EXTRAIT DU DOCUMENT:
○ ○ ○ ○ ○
Automne 1908. Le peintre Alfred Kubin (1877-1959), que l’on dit parfois expressionniste (probablement à défaut d’autre chose), traverse une mauvaise passe : épisode dépressif, difficulté à créer, peindre, dessiner… Dans les « Quelques souvenirs de ma vie » (esquisse autobiographique placée en fin de volume), Kubin poursuit : « Rien que pour faire quelque chose et pour trouver un soulagement, je me mis même à imaginer une histoire extravagante et à la noter par écrit. Dès lors les idées affluèrent à mon esprit et jour et nuit m’excitèrent au travail, de sorte qu’en douze semaines à peine j’écrivis mon roman fantastique :» L’Autre Côté « ». Un soulagement qu’Herman Hesse tiendra pour un livre majeur, et qui influencera aussi bien Kafka que les surréalistes.
○ ○ ○ ○ ○
DONNÉES FOURNIES:

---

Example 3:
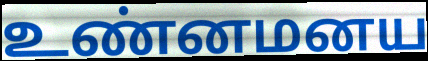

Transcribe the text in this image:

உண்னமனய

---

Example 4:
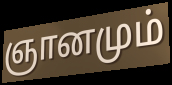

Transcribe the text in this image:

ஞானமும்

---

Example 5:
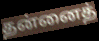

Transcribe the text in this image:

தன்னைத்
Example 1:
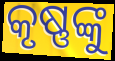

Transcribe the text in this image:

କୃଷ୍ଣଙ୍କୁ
○ ○ ○ ○ ○
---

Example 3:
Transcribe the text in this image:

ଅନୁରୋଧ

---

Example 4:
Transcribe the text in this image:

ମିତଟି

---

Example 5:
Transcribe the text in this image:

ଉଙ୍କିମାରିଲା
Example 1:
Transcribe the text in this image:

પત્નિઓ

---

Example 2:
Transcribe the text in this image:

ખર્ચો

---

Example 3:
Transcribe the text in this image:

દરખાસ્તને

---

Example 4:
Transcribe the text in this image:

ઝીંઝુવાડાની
○ ○ ○ ○ ○
CONSIGNES DE TRAVAIL:
a) Reproduisez le passage sur Alfred Kubin de « Automne 1908. Le » à « que les surréalistes. », en substituant « période difficile » à « mauvaise passe ».
b) Prolongez le texte sur Alfred Kubin et son roman au-delà de sa dernière phrase.

RÉPONSES SUCCESSIVES:
a)
Automne 1908. Le peintre Alfred Kubin (1877-1959), que l’on dit parfois expressionniste (probablement à défaut d’autre chose), traverse une période difficile : épisode dépressif, difficulté à créer, peindre, dessiner… Dans les « Quelques souvenirs de ma vie » (esquisse autobiographique placée en fin de volume), Kubin poursuit : « Rien que pour faire quelque chose et pour trouver un soulagement, je me mis même à imaginer une histoire extravagante et à la noter par écrit. Dès lors les idées affluèrent à mon esprit et jour et nuit m’excitèrent au travail, de sorte qu’en douze semaines à peine j’écrivis mon roman fantastique :» L’Autre Côté « ». Un soulagement qu’Herman Hesse tiendra pour un livre majeur, et qui influencera aussi bien Kafka que les surréalistes.

b)
Son narrateur (alter ego de Kubin, mais en plus âgé) apprend un jour qu’un ancien ami de lycée, Claus Patera, a fondé l’Empire du Rêve, lequel compte alors 6500 âmes. Un territoire imaginaire de 3000 km2, situé quelque part en Chine centrale, non loin de la chaîne du Tien-Schan (tout à fait réelle quant à elle), et promu terre d’asile par tous ceux que la civilisation moderne ne parvient plus à satisfaire. Par l’intermédiaire d’un missionnaire pas comme les autres, Patera invite son ancien condisciple à venir y séjourner en compagnie de son épouse (qui considère ce voyage d’un mauvais œil).
Même si sa capitale est Perle, cet Empire du Rêve n’a rien d’un Eldorado. Le narrateur va y connaître trois années sans soleil, sans lune, sans étoile, et y vivre un quotidien de grisaille qu’aucune couleur ne viendra égayer (un comble pour un peintre).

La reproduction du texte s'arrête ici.